Metric Monocular Localization Using Signed Distance Fields
This addresses metric localization for vision-based navigation systems, particularly in environments with appearance changes, though it appears incremental as it builds on prior geometry-based methods.
The paper tackles metric localization for monocular cameras by using Signed Distance Fields (SDFs) as a global map representation to relax the need for accurate structure from local Bundle Adjustment, achieving comparable performance to state-of-the-art methods with minimal sensor configuration on indoor and outdoor datasets.

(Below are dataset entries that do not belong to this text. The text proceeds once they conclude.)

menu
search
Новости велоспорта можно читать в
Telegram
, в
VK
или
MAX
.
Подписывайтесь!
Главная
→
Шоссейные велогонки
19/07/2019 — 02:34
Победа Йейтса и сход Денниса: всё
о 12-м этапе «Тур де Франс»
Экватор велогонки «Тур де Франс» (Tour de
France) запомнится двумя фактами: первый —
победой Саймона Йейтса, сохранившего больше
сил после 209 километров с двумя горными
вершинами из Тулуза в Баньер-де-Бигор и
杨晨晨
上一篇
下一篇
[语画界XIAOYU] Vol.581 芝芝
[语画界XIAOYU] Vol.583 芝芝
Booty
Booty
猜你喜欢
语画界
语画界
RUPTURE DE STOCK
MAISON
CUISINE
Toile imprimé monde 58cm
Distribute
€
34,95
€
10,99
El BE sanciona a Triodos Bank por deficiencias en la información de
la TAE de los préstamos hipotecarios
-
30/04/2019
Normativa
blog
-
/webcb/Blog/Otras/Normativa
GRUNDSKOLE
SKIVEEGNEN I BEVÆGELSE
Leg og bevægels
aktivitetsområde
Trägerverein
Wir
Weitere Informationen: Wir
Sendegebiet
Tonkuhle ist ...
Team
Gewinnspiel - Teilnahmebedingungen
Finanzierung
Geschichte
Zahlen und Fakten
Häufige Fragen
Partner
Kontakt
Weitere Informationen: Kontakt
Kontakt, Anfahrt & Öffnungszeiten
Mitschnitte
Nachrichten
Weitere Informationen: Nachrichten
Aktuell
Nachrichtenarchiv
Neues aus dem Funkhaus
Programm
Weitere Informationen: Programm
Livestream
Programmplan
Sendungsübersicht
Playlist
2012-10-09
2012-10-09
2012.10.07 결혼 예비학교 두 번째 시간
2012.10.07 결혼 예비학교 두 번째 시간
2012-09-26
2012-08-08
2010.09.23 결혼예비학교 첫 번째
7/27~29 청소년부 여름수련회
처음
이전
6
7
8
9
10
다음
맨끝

Metric localization plays a critical role in vision-based navigation. For overcoming the degradation of matching photometry under appearance changes, recent research resorted to introducing geometry constraints of the prior scene structure. In this paper, we present a metric localization method for the monocular camera, using the Signed Distance Field (SDF) as a global map representation. Leveraging the volumetric distance information from SDFs, we aim to relax the assumption of an accurate structure from the local Bundle Adjustment (BA) in previous methods. By tightly coupling the distance factor with temporal visual constraints, our system corrects the odometry drift and jointly optimizes global camera poses with the local structure. We validate the proposed approach on both indoor and outdoor public datasets. Compared to the state-of-the-art methods, it achieves a comparable performance with a minimal sensor configuration.